Lord Ezra: My Lords, in connection with employment, will the noble Lord the Lord Privy Seal confirm that it will be an important part of the Government's policy to ensure that the single market is completed? It was effectively introduced by the noble Lord, Lord Cockfield. I was in Copenhagen yesterday to witness the start of the construction of a unique enterprise to build a tunnel and a bridge between that part of Denmark and Sweden. I am glad to say that British firms are playing a large part in it. There should be many more such opportunities in the single market. Would it be part of the Government's policy to encourage that?
Lord Richard: My Lords, not only is it part of the Government's policy to encourage that, but it was one of the specific issues raised at Amsterdam. It found its way into the eventual conclusions: that the completion of the single market is one of our priorities and a priority of the European Union as a whole.
Lord Bruce of Donington: My Lords, I wish to pursue the point raised by my noble friend Lord Shore of Stepney. Is the Minister aware that in the draft treaty provisions relating to unemployment, the whole section which was to be put after Title VI in the original treaty is made specifically subservient to Article 103 of the original treaty?
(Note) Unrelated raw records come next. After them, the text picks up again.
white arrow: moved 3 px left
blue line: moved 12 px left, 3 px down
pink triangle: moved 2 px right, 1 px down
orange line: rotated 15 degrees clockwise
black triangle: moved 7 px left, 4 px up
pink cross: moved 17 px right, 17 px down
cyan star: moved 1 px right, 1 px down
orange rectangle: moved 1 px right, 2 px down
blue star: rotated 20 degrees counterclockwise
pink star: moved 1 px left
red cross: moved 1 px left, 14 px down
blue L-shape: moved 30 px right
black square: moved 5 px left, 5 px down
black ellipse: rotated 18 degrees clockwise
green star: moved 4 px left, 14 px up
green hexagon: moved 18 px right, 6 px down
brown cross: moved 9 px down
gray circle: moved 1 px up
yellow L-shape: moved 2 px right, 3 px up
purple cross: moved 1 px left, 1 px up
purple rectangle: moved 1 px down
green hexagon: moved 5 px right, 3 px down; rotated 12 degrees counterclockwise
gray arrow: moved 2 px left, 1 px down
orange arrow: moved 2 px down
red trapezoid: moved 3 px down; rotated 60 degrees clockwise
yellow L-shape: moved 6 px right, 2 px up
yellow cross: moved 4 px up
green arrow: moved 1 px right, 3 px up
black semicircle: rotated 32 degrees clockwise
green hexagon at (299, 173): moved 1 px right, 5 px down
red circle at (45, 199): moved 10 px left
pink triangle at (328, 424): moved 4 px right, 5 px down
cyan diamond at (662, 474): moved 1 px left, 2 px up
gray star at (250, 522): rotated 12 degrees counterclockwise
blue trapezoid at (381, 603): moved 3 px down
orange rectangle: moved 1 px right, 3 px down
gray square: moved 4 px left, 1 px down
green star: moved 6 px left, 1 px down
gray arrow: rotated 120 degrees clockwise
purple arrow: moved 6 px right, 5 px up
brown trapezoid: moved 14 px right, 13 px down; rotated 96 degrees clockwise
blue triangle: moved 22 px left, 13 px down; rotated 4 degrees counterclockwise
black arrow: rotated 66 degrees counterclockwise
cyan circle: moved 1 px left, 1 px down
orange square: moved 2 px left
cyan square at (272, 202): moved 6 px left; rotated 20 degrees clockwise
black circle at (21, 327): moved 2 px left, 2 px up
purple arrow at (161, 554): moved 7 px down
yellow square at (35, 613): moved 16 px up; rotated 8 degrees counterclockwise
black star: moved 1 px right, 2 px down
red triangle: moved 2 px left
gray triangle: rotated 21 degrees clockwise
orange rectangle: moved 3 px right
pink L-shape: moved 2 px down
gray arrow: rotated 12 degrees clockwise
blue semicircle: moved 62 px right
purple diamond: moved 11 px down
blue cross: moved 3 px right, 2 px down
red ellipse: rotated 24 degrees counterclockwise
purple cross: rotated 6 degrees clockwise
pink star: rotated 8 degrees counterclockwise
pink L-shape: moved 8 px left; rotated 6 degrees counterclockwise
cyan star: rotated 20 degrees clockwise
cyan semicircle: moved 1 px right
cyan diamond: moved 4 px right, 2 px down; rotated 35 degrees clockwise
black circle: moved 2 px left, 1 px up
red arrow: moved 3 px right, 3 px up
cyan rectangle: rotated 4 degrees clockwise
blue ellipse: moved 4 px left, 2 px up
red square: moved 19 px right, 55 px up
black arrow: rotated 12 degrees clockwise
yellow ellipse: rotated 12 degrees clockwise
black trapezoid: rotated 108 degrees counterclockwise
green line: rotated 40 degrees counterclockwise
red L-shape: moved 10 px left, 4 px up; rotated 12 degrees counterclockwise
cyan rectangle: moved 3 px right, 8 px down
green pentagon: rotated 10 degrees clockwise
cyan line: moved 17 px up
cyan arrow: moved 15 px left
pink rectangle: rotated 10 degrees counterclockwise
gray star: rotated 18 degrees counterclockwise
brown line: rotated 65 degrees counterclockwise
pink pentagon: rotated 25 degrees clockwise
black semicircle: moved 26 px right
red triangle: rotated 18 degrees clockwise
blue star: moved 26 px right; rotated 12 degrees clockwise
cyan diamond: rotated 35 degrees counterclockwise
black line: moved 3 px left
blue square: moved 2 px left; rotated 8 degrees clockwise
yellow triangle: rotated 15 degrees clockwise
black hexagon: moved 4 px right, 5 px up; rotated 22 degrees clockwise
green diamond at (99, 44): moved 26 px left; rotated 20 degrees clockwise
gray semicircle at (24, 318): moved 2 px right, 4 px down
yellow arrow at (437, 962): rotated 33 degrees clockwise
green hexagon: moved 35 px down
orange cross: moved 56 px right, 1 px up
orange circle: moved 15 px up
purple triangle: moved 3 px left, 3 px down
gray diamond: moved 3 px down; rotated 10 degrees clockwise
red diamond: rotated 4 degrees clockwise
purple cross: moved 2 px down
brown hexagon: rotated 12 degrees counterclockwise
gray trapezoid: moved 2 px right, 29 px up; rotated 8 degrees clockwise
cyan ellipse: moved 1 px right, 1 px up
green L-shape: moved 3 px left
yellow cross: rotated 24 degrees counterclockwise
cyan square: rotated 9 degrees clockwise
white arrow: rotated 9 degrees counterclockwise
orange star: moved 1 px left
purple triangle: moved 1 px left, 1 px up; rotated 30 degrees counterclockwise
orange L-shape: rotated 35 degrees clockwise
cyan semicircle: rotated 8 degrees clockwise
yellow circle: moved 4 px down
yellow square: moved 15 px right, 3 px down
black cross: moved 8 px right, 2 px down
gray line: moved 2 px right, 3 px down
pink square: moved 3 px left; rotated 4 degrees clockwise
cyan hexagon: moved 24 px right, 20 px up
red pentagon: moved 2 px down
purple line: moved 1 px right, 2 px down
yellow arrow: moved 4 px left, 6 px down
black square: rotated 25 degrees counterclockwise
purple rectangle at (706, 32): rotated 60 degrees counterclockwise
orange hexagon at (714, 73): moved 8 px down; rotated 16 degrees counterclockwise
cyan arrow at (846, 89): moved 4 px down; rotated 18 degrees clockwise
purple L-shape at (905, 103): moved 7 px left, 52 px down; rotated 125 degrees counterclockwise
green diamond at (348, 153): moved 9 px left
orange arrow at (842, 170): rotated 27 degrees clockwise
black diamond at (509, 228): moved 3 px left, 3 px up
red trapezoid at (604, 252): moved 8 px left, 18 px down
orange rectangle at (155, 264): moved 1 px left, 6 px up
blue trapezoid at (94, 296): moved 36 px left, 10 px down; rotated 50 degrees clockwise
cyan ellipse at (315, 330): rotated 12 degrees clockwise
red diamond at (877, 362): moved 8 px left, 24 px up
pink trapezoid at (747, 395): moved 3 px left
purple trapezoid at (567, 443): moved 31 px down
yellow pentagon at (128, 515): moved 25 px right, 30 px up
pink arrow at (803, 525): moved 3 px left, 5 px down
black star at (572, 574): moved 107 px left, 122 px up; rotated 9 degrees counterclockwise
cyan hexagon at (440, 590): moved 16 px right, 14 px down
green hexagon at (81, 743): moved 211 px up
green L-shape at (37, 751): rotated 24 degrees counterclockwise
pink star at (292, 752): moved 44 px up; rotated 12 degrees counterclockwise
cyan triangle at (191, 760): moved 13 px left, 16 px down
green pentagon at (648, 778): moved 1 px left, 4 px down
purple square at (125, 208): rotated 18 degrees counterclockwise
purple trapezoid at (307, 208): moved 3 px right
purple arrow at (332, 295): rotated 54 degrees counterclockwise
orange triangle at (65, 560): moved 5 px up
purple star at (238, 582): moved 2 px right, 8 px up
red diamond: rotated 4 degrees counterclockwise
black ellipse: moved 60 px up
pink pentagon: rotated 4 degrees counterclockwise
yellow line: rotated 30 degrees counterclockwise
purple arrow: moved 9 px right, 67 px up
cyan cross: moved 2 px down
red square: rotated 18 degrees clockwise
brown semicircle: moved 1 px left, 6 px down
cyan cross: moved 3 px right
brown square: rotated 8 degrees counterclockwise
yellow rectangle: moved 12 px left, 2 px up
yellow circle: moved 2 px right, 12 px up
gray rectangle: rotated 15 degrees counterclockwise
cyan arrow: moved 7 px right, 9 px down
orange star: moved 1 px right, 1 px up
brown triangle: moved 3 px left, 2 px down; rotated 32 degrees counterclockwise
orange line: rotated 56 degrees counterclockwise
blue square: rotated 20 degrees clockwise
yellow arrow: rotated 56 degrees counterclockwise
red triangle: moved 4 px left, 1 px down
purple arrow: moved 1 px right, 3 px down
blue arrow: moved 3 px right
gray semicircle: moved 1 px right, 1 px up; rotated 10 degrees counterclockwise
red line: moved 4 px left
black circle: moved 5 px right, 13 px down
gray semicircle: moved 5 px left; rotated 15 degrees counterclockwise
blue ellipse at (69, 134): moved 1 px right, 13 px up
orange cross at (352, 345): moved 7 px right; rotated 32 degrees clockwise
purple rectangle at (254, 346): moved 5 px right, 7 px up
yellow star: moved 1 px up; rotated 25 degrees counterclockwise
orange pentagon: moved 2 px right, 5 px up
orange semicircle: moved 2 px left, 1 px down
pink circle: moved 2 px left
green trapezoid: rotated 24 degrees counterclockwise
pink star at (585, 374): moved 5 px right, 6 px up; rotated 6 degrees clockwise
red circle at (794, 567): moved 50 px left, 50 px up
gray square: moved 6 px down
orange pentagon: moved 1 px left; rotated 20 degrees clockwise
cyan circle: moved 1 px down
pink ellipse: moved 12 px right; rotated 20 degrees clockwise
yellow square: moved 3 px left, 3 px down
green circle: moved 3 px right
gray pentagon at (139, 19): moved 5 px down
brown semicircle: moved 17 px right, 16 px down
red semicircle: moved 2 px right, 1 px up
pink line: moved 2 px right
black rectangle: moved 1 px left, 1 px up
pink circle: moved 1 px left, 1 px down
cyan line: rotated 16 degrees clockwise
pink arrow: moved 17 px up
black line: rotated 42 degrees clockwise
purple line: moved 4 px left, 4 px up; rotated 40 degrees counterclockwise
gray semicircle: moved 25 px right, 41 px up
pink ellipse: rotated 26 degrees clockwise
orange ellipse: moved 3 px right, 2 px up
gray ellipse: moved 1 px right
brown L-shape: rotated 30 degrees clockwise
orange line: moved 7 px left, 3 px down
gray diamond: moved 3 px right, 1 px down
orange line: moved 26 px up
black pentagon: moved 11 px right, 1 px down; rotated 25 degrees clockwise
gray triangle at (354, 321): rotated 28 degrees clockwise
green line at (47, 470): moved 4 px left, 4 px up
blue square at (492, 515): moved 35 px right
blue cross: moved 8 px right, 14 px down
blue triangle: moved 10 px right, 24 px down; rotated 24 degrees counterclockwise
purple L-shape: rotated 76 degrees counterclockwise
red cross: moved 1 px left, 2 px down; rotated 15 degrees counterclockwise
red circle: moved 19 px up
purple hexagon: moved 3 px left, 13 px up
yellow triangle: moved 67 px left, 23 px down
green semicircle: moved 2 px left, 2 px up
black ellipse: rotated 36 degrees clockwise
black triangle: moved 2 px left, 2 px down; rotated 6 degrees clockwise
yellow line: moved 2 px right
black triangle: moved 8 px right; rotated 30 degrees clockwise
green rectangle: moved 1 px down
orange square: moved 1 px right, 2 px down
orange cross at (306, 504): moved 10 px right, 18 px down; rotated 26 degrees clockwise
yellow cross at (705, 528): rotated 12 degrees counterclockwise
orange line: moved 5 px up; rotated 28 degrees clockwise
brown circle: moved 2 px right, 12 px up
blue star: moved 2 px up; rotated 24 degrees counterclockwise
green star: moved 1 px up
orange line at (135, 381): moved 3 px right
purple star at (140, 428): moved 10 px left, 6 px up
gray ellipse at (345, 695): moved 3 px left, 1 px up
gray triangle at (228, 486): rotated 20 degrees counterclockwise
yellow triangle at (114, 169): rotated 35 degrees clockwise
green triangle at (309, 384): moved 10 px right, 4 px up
The article laid down the strict macro-economic conditions which are being complied with at the moment.
If the noble Lord regards the provisions on unemployment as now being satisfactory, were those sections in the draft treaty repealed or rather taken out of the treaty in the course of negotiations? If not, it still means that any policies to cure or ameliorate unemployment are still conditioned to the rigid conditions laid down by Maastricht on macro-economic policy, as set out in Article 102. Those conditions apply today and are largely responsible for the grossly excessive unemployment throughout Europe, now amounting to 18 million, and unemployment here which is nearer 3.5 million than the phoney figure that has been put forward so far.
Lord Richard: My Lords, with his usual vigour my noble friend makes a powerful debating point. However, with respect, it is no more than that. A large number of the countries of the European Union seem to be bent upon moving to European monetary union by 1999. In those circumstances, of course the relevant provisions of the treaty were not repealed at the Amsterdam Summit, and I am sure that my noble friend would have been staggered if they had been.
Baroness Carnegy of Lour: My Lords, I think I heard the noble Lord say that the Government had agreed to qualified majority voting extending to areas where it is in our national interest and that they had agreed to that extension in the case of research and development. Can the noble Lord tell us why it is in our national interest that qualified majority voting should apply to research and development, which is an important part of our economy, so that we can be outvoted as a country by a group of countries where it is perhaps less important?
Lord Richard: My Lords, it is because we perceive that more countries in Europe are in tune with our views on the increase of research and development than are opposed to it. Therefore, the extension of qualified majority voting in that area would be directly to Britain's benefit.
Lord Monson: My Lords, can the noble Lord the Lord Privy Seal say whether any action was taken behind the scenes to put Spain in the dock, so to speak, over its disgraceful bullying--which is not too strong a word--of the people of Gibraltar, who are, of course, fellow members of the Community?
Lord Richard: My Lords, the noble Lord asked me a question which I cannot answer.